News

Wearing Thin

By CHRISTINA CLARK

ColumnistChristina

Coming home from my hoop dance class always has me in a good mood. I feel centered and happy, glad that my heart rate was kicked into high gear, and that I got to “play” and dance.

After doing my normal post-workout “shower, eat, drink and sit” routine, I found myself looking at a thread of comments on an advertisement for fitness attire. Now this attire comes from England, has different sizing, runs a little smaller and is pretty expensive. But it’s cute, so I keep it on my feed and on my radar hoping that they’ll someday have a clearance sale. Plus, it is almost the end of February and my New Year’s resolutions to lose weight are wearing thin. (Though meatless days still happen quite frequently!)

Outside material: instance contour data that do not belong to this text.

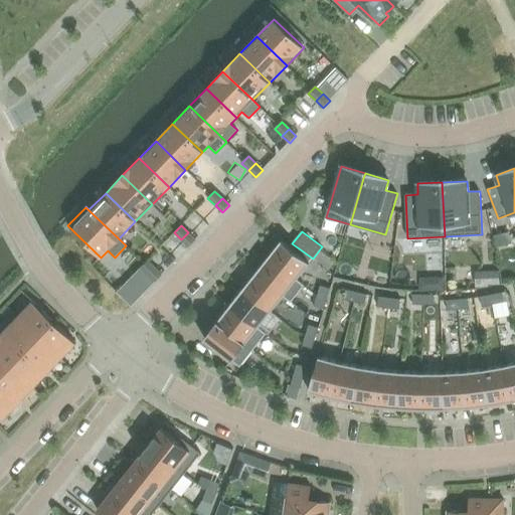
[(181,239),(189,246),(195,239),(188,232),(181,239)]
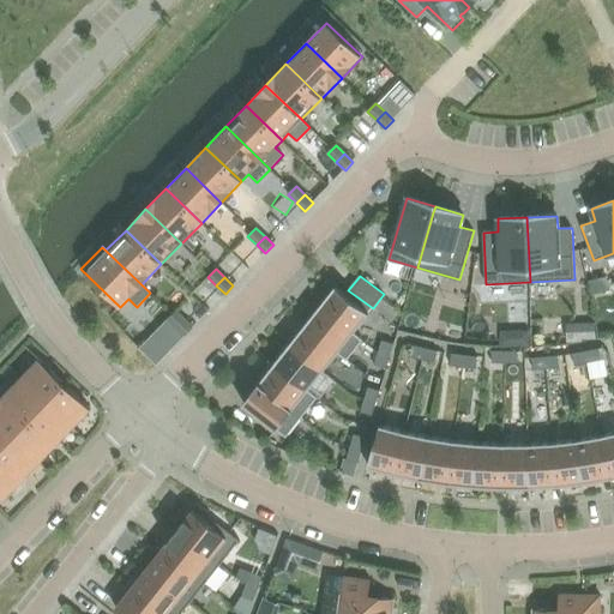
[(605,277),(589,281),(591,294),(608,290),(605,277)]
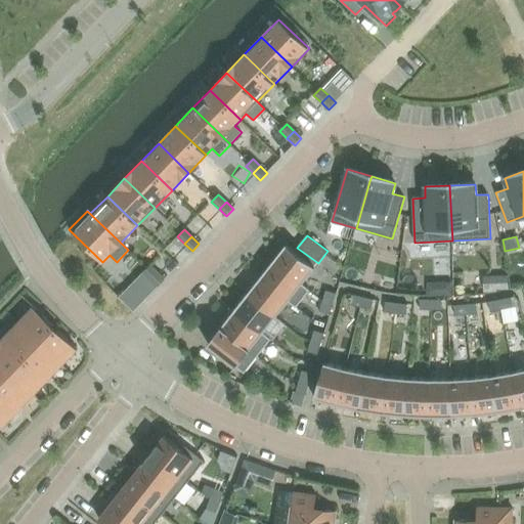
[(287,245),(272,262),(309,291),(310,291),(302,284),(315,267),(287,245)]
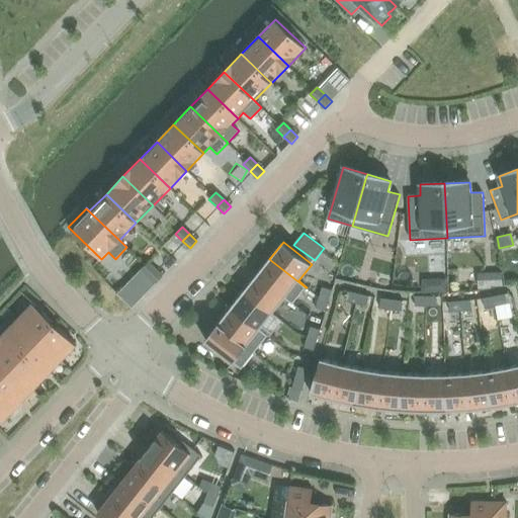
[(306,287),(269,259),(257,275),(293,304),(306,287)]
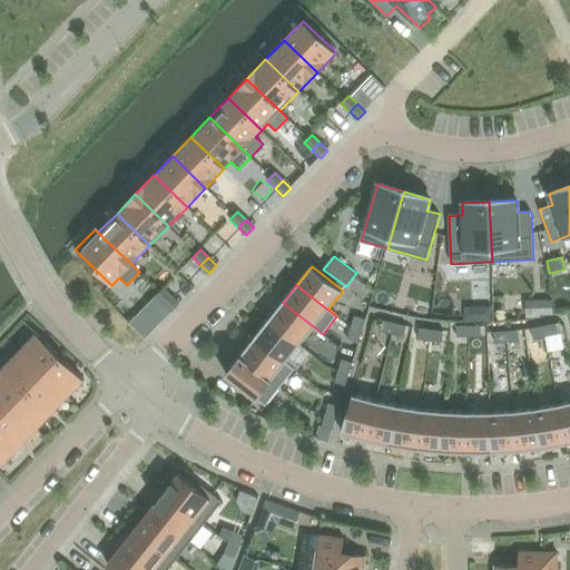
[(164,288),(156,296),(164,304),(172,296),(164,288)]
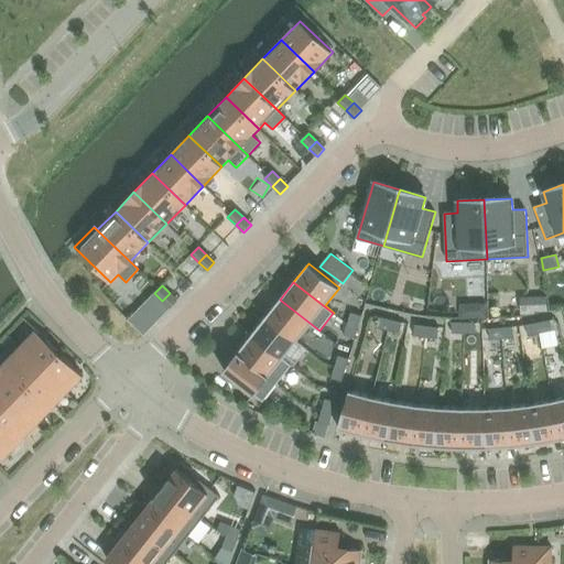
[(162,301),(170,308),(177,301),(170,293),(162,301)]
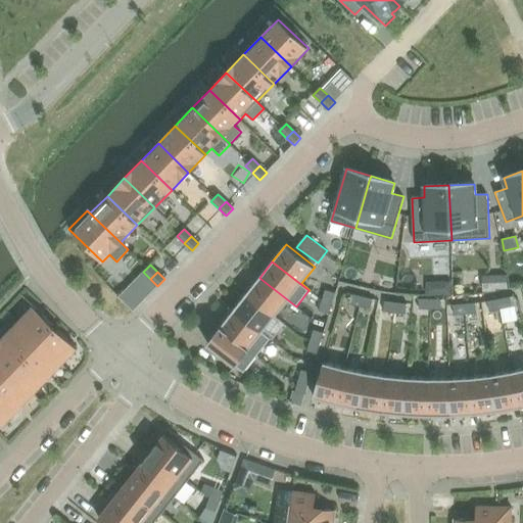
[(506,276),(493,277),(494,289),(507,288),(506,276)]
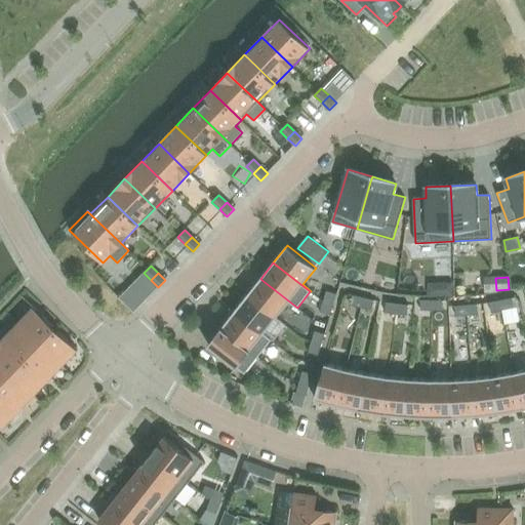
[(260,279),(247,295),(276,318),(289,303),(296,309),(297,308),(260,279)]
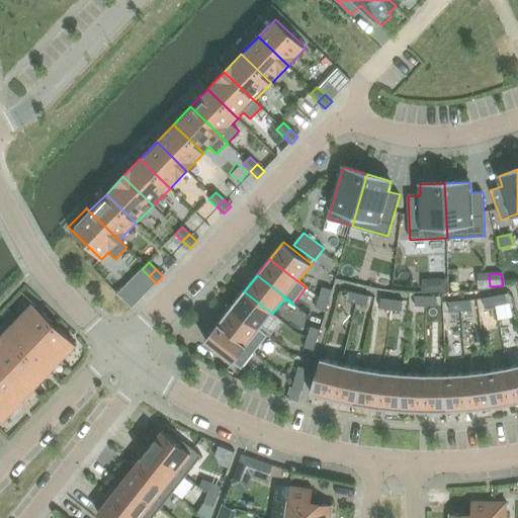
[(434,284),(434,293),(446,293),(446,280),(439,280),(434,284)]
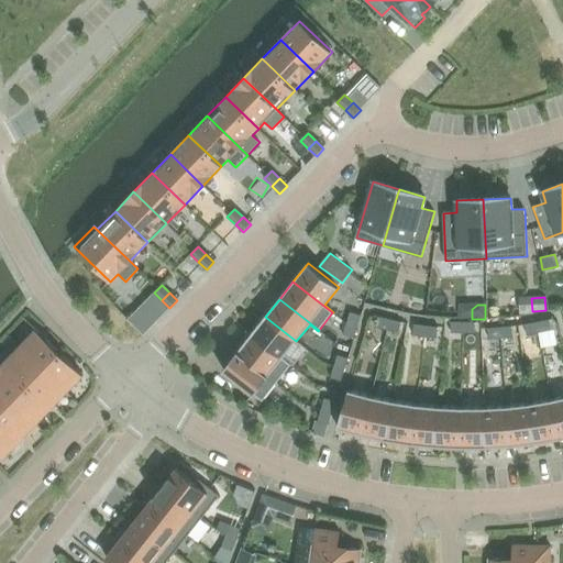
[(357,327),(361,316),(350,312),(346,323),(357,327)]
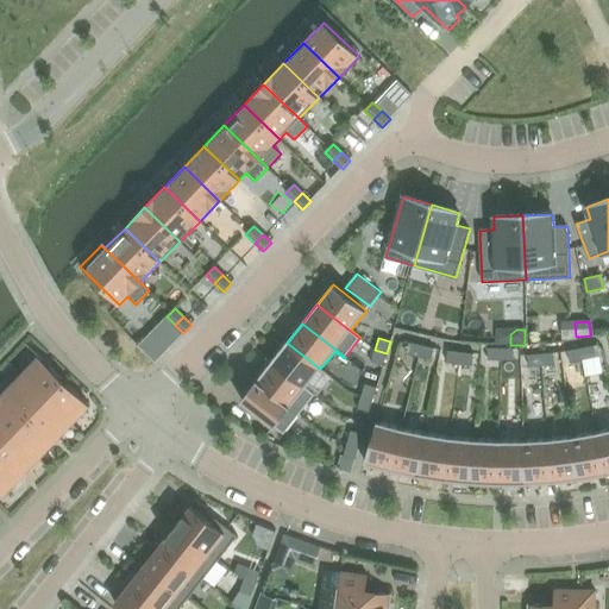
[(320,369),(287,343),(271,362),(314,395),(315,395),(306,387),(320,369)]
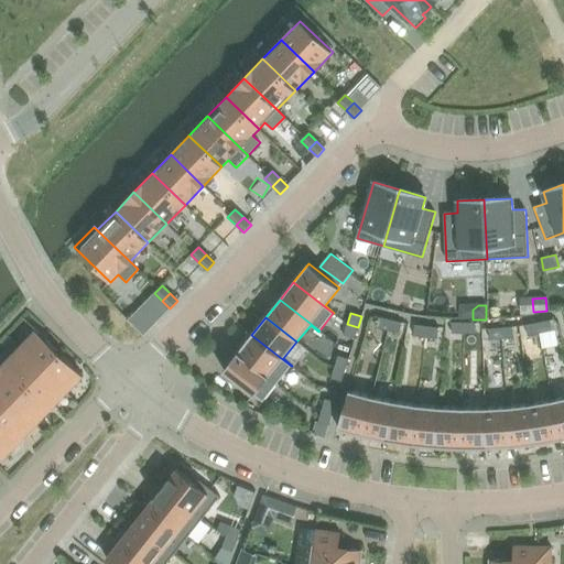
[(391,320),(379,317),(377,327),(388,331),(391,320)]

The advertisement in question showed a woman who was very fit, but not your typical model-thin woman advertising the new tops that were coming out as “plus-sized” workout gear. Looking at her from my view, I’d probably say she was around an American size 10 with a rather developed chest. Not really what I’d consider “plus-sized” but from the other ads and commentary I’d heard about this brand, they run on the small side.  They’re supposed to be tight to help compress and burn more calories

The comments included such statements as “How is she plus-sized?” and “Plus-sized my arse!”, and the winner who said that she would “eat [her] shorts if that model is plus-sized!” Hopefully she isn’t in the mood for massive amounts of synthetic fiber. From just a bit of curiosity years ago, I know that plus-sized modeling can start at anywhere from a size six to size ten and up. The camera adds ten pounds I suppose.

The root of the problem here was the way it was stated.  This woman was obviously the plus size the brand was looking for. But it was also a fitness ad. There needs to be less worry in women about what their “size” is. If you’re healthy, or at least comfortable in your body, then why let a little terminology get one all worked up?

I’ll admit, being a size twelve myself, I have body image issues. I did when I was thinner, I did when I was larger, and I just have them. But I’m hoping that if I can change my attitude a bit, then so can everyone else. The term “plus-sized” in this brand basically means if you aren’t a fitness guru or petite to begin with, you might want to try this size out.

But if you actually are plus-sized, or thin-sized, or petite-sized or round-sized, why does it matter? If you are moving your body every day, eating a healthy, balanced diet, your body will usually even everything out (barring medical issues). Nobody else needs to know that your workout top is built to burn extra calories, nor do they need to know that you might be a plus-sized person.

We tuck our tags for a reason. Nobody needs to know how big or small a clothing company deems you to be. All anybody really needs to know is that you look fabulous and you know it.